The JH2 pseudokinase domain inhibits kinase activity of the isolated catalytic domain of JAK3. (A) JAK3 autophosphorylation. (B) In vitro kinase assay using GST-γ_c as the exogenous substrate. COS7 cells were transfected with 3 μg of the indicated cDNAs. Lysates were immunoprecipitated (IP) with anti-JAK3 and then subjected to an in vitro kinase assay in the absence (A) or presence (B) of GST-γ_c. Incorporated radioactive phosphate was visualized by autoradiography (top panels). Immunoblotting (IB) with anti-JAK3 (A) or anti-GST (B) was performed to confirm equal loading and expression.

FIG. 8

Interaction between the JH2 and JH1 domains of JAK3. COS7 cells were transfected with 3 μg of the indicated cDNAs. Lysates were immunoprecipitated (IP) with an antiserum against the C terminus of JAK3 (lanes 1 to 3) or anti-ERK (lanes 4 and 5) and subjected to immunoblotting (IB) with anti-Flag. The expression levels of Flag-tagged JH2 (middle panel) and JH1 and ERK2 (bottom panel) were analyzed by immunoblotting with the indicated antibodies.

FIG. 9

Overexpression of the patient-derived JH2 domain inhibits JH1-mediated STAT5A phosphorylation to a greater extent than that of the wild type.
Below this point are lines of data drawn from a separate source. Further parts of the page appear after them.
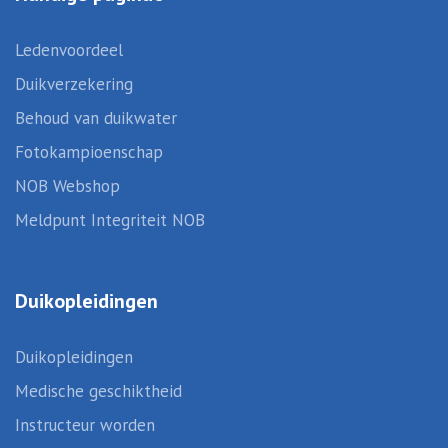
Ledenvoordeel
Duikverzekering
Behoud van duikwater
Fotokampioenschap
NOB Webshop
Meldpunt Integriteit NOB
Duikopleidingen
Duikopleidingen
Medische geschiktheid
Instructeur worden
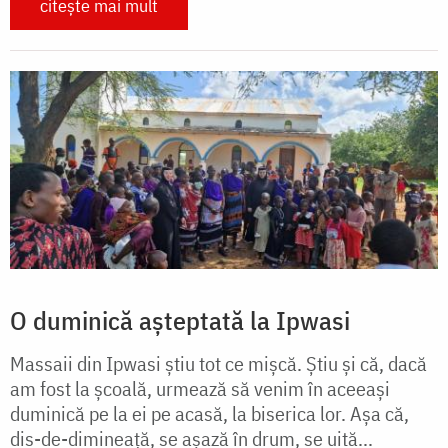
citește mai mult
O duminică așteptată la Ipwasi
Massaii din Ipwasi știu tot ce mișcă. Știu și că, dacă
am fost la școală, urmează să venim în aceeași
duminică pe la ei pe acasă, la biserica lor. Așa că,
dis-de-dimineață, se așază în drum, se uită...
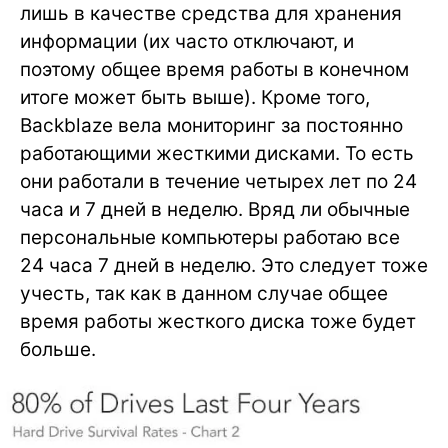
лишь в качестве средства для хранения
информации (их часто отключают, и
поэтому общее время работы в конечном
итоге может быть выше). Кроме того,
Backblaze вела мониторинг за постоянно
работающими жесткими дисками. То есть
они работали в течение четырех лет по 24
часа и 7 дней в неделю. Вряд ли обычные
персональные компьютеры работаю все
24 часа 7 дней в неделю. Это следует тоже
учесть, так как в данном случае общее
время работы жесткого диска тоже будет
больше.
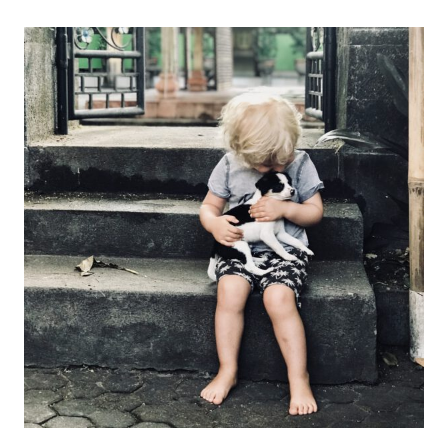
–
Unterkunft,
Transport,
Essen,
Kosten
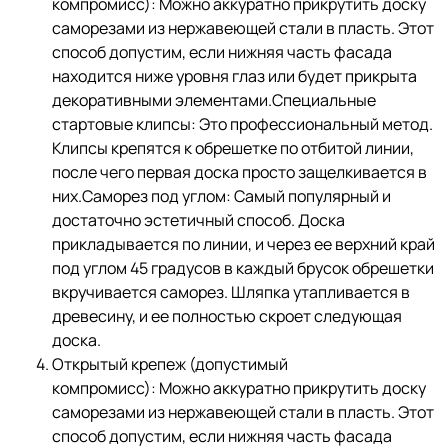
компромисс): Можно аккуратно прикрутить доску
саморезами из нержавеющей стали в пласть. Этот
способ допустим, если нижняя часть фасада
находится ниже уровня глаз или будет прикрыта
декоративными элементами.Специальные
стартовые клипсы: Это профессиональный метод.
Клипсы крепятся к обрешетке по отбитой линии,
после чего первая доска просто защелкивается в
них.Саморез под углом: Самый популярный и
достаточно эстетичный способ. Доска
прикладывается по линии, и через ее верхний край
под углом 45 градусов в каждый брусок обрешетки
вкручивается саморез. Шляпка утапливается в
древесину, и ее полностью скроет следующая
доска.
Открытый крепеж (допустимый
компромисс): Можно аккуратно прикрутить доску
саморезами из нержавеющей стали в пласть. Этот
способ допустим, если нижняя часть фасада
COS7 cells were cotransfected with STAT5A (0.5 μg) and Flag-JH1 (0.5 μg) together with the indicated amounts of various JH2 constructs and the parental vector (total amount of transfected DNA was 5 μg in all cases). Lysates were immunoprecipitated (IP) with anti-STAT5A and blotted (IB) with anti-phosphotyrosine (4G10) (first panel) and anti-STAT5A (second panel). The expression levels of Flag-JH1 and various JH2 proteins were analyzed by immunoblotting with anti-JAK3 (third panel) and an antibody that recognizes the JH2 domains of JAK2 and JAK3 (bottom panel).